A call came from a funeral home that there had been a death. A 22 year-old young man had been killed by a drunk driver. He had been baptized in our church as a child, and it sounded as though it was the last time he or his family had ever been there.

Of course, I went.

What do you say when you walk into a house full of grieving family members? How do you begin to comfort devastated parents and siblings and cousins? How do you begin to make funeral arrangements for someone’s boy, who a day ago was in the prime of his life?

As a new pastor, a baby pastor, I felt so woefully unprepared — not because I was ill-equipped in seminary, but because these moments push us beyond the limits of words, of knowing, of skill — all the things you think you went to seminary to get. In the face of grief, which is numbing and maddening and heartbreaking all at the same time, those things quickly fall away.

For the next couple of hours or more we, at least it felt to me, clumsily and awkwardly talked about their son, about their family, about what they wanted for the service. I left feeling so inadequate, so helpless to be of much help to them.

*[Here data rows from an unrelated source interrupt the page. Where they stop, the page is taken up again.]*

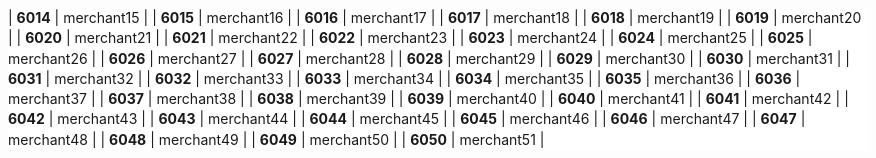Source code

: | **6014** | merchant15 |
| **6015** | merchant16 |
| **6016** | merchant17 |
| **6017** | merchant18 |
| **6018** | merchant19 |
| **6019** | merchant20 |
| **6020** | merchant21 |
| **6021** | merchant22 |
| **6022** | merchant23 |
| **6023** | merchant24 |
| **6024** | merchant25 |
| **6025** | merchant26 |
| **6026** | merchant27 |
| **6027** | merchant28 |
| **6028** | merchant29 |
| **6029** | merchant30 |
| **6030** | merchant31 |
| **6031** | merchant32 |
| **6032** | merchant33 |
| **6033** | merchant34 |
| **6034** | merchant35 |
| **6035** | merchant36 |
| **6036** | merchant37 |
| **6037** | merchant38 |
| **6038** | merchant39 |
| **6039** | merchant40 |
| **6040** | merchant41 |
| **6041** | merchant42 |
| **6042** | merchant43 |
| **6043** | merchant44 |
| **6044** | merchant45 |
| **6045** | merchant46 |
| **6046** | merchant47 |
| **6047** | merchant48 |
| **6048** | merchant49 |
| **6049** | merchant50 |
| **6050** | merchant51 |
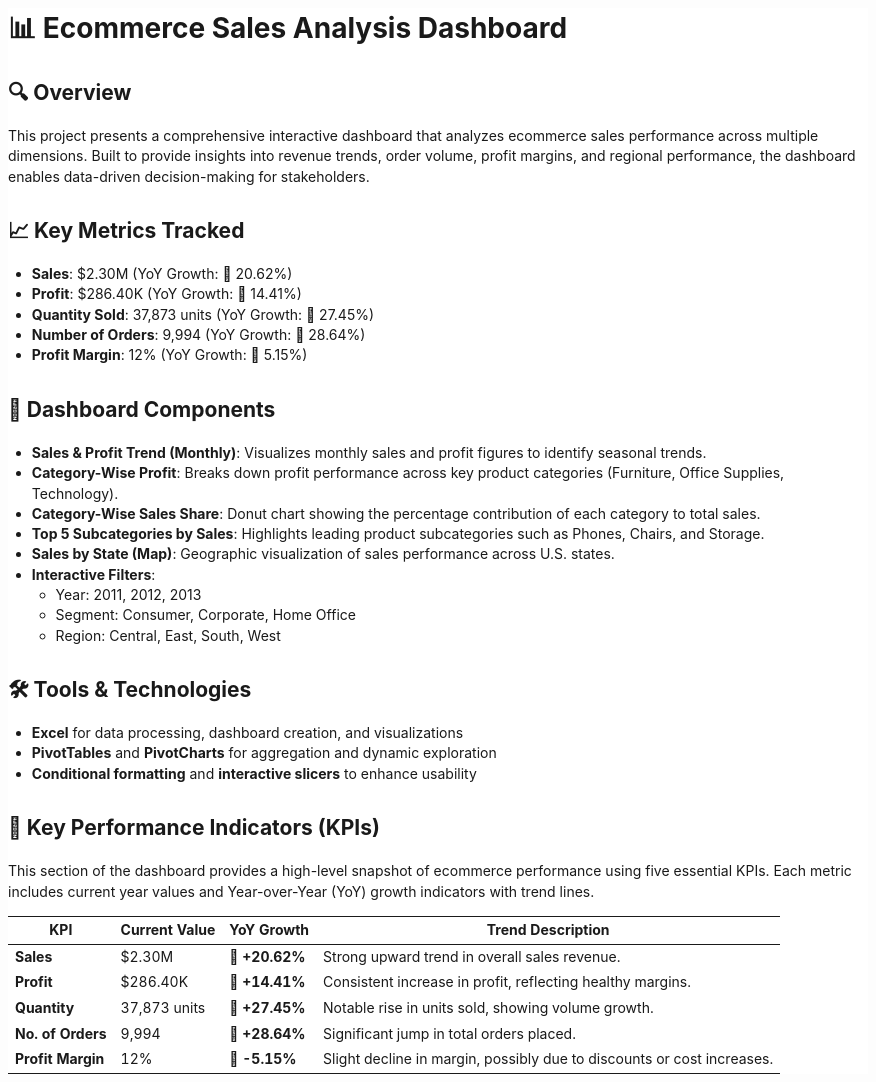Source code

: # 📊 Ecommerce Sales Analysis Dashboard

## 🔍 Overview
This project presents a comprehensive interactive dashboard that analyzes ecommerce sales performance across multiple dimensions. Built to provide insights into revenue trends, order volume, profit margins, and regional performance, the dashboard enables data-driven decision-making for stakeholders.

## 📈 Key Metrics Tracked
- **Sales**: $2.30M (YoY Growth: 🔼 20.62%)
- **Profit**: $286.40K (YoY Growth: 🔼 14.41%)
- **Quantity Sold**: 37,873 units (YoY Growth: 🔼 27.45%)
- **Number of Orders**: 9,994 (YoY Growth: 🔼 28.64%)
- **Profit Margin**: 12% (YoY Growth: 🔻 5.15%)

## 🧩 Dashboard Components
- **Sales & Profit Trend (Monthly)**: Visualizes monthly sales and profit figures to identify seasonal trends.
- **Category-Wise Profit**: Breaks down profit performance across key product categories (Furniture, Office Supplies, Technology).
- **Category-Wise Sales Share**: Donut chart showing the percentage contribution of each category to total sales.
- **Top 5 Subcategories by Sales**: Highlights leading product subcategories such as Phones, Chairs, and Storage.
- **Sales by State (Map)**: Geographic visualization of sales performance across U.S. states.
- **Interactive Filters**:
  - Year: 2011, 2012, 2013
  - Segment: Consumer, Corporate, Home Office
  - Region: Central, East, South, West

## 🛠️ Tools & Technologies
- **Excel** for data processing, dashboard creation, and visualizations
- **PivotTables** and **PivotCharts** for aggregation and dynamic exploration
- **Conditional formatting** and **interactive slicers** to enhance usability

## 📌 Key Performance Indicators (KPIs)

This section of the dashboard provides a high-level snapshot of ecommerce performance using five essential KPIs. Each metric includes current year values and Year-over-Year (YoY) growth indicators with trend lines.

| KPI             | Current Value | YoY Growth   | Trend Description                                   |
|----------------|---------------|--------------|-----------------------------------------------------|
| **Sales**       | $2.30M        | 🔼 **+20.62%** | Strong upward trend in overall sales revenue.       |
| **Profit**      | $286.40K      | 🔼 **+14.41%** | Consistent increase in profit, reflecting healthy margins. |
| **Quantity**    | 37,873 units  | 🔼 **+27.45%** | Notable rise in units sold, showing volume growth.  |
| **No. of Orders** | 9,994       | 🔼 **+28.64%** | Significant jump in total orders placed.            |
| **Profit Margin** | 12%         | 🔻 **-5.15%**  | Slight decline in margin, possibly due to discounts or cost increases. |
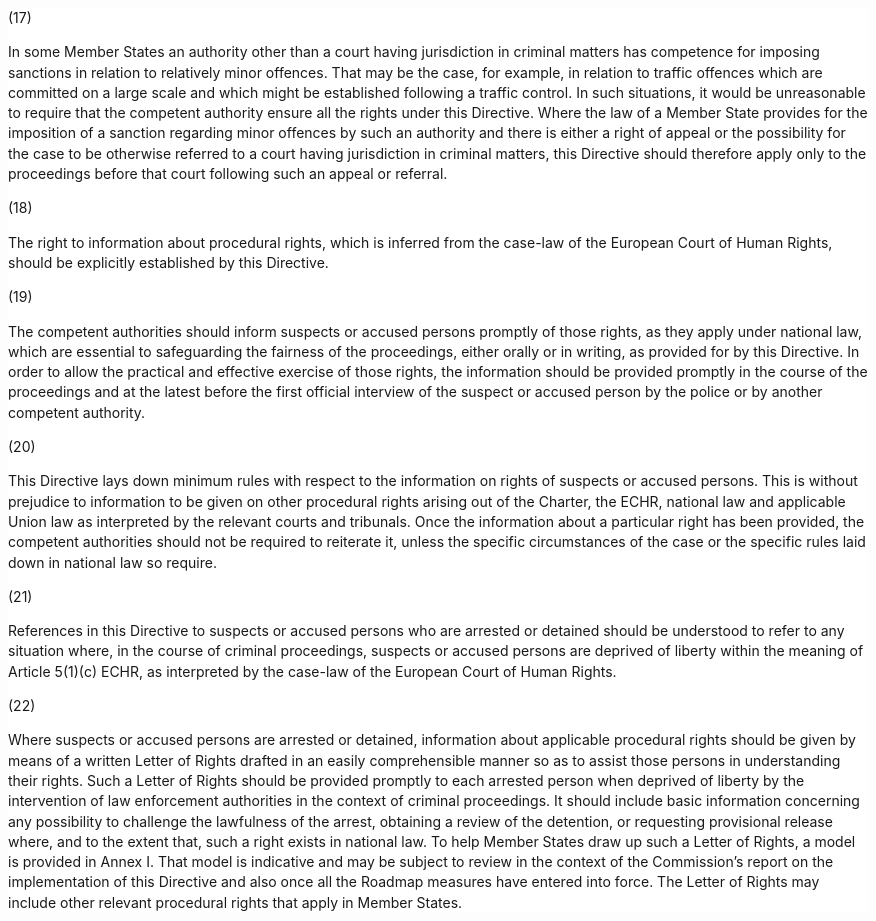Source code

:  

(17)

In some Member States an authority other than a court having jurisdiction in criminal matters has competence for imposing sanctions in relation to relatively minor offences. That may be the case, for example, in relation to traffic offences which are committed on a large scale and which might be established following a traffic control. In such situations, it would be unreasonable to require that the competent authority ensure all the rights under this Directive. Where the law of a Member State provides for the imposition of a sanction regarding minor offences by such an authority and there is either a right of appeal or the possibility for the case to be otherwise referred to a court having jurisdiction in criminal matters, this Directive should therefore apply only to the proceedings before that court following such an appeal or referral.

  

(18)

The right to information about procedural rights, which is inferred from the case-law of the European Court of Human Rights, should be explicitly established by this Directive.

  

(19)

The competent authorities should inform suspects or accused persons promptly of those rights, as they apply under national law, which are essential to safeguarding the fairness of the proceedings, either orally or in writing, as provided for by this Directive. In order to allow the practical and effective exercise of those rights, the information should be provided promptly in the course of the proceedings and at the latest before the first official interview of the suspect or accused person by the police or by another competent authority.

  

(20)

This Directive lays down minimum rules with respect to the information on rights of suspects or accused persons. This is without prejudice to information to be given on other procedural rights arising out of the Charter, the ECHR, national law and applicable Union law as interpreted by the relevant courts and tribunals. Once the information about a particular right has been provided, the competent authorities should not be required to reiterate it, unless the specific circumstances of the case or the specific rules laid down in national law so require.

  

(21)

References in this Directive to suspects or accused persons who are arrested or detained should be understood to refer to any situation where, in the course of criminal proceedings, suspects or accused persons are deprived of liberty within the meaning of Article 5(1)(c) ECHR, as interpreted by the case-law of the European Court of Human Rights.

  

(22)

Where suspects or accused persons are arrested or detained, information about applicable procedural rights should be given by means of a written Letter of Rights drafted in an easily comprehensible manner so as to assist those persons in understanding their rights. Such a Letter of Rights should be provided promptly to each arrested person when deprived of liberty by the intervention of law enforcement authorities in the context of criminal proceedings. It should include basic information concerning any possibility to challenge the lawfulness of the arrest, obtaining a review of the detention, or requesting provisional release where, and to the extent that, such a right exists in national law. To help Member States draw up such a Letter of Rights, a model is provided in Annex I. That model is indicative and may be subject to review in the context of the Commission’s report on the implementation of this Directive and also once all the Roadmap measures have entered into force. The Letter of Rights may include other relevant procedural rights that apply in Member States.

A few days later we had the service, the committal, and the reception. And at the reception, one of the family members — I think it was a brother-in-law pulled me aside and said this to me:

“Thank you so much for all you’ve done. That first day when you came to the house — you were the only thing that made any sense. We just hung on your every word. It made all the difference.”

It’s the single most important thing anyone has ever taught me about ministry. It’s all about showing up and trusting that somehow and in some way that you don’t and may never understand the sheer act of getting in your car, turning the key, driving, and walking into their living room, or opening your office door and remembering to grab a box of tissues on the way in — turns out to be enough. It’s mystery. It’s grace. It’s always a miracle.

I don’t know about you, but I have to constantly remind myself of this. Constantly. Every day. As I’ve become more experienced and more skilled as a pastor over the intervening twelve years I somehow keep expecting to finally have the right word at the right time. I don’t. I just know to show up.

In every pastoral encounter since — sitting bedside as someone breathes their last breath, holding a hand before surgery, heartbreak and swollen tears over divorce, unemployment, mourning the death of a parent, a child, or a friend — Every. Single. Time. — I think of what he told me that March afternoon and it reminds me that there are no perfect words, there is no perfect timing, or prayer, or sermon, or anything else. When everything is stripped away, what we have is our shared and broken humanity. All we have is each other and God. And that always turns out to be enough.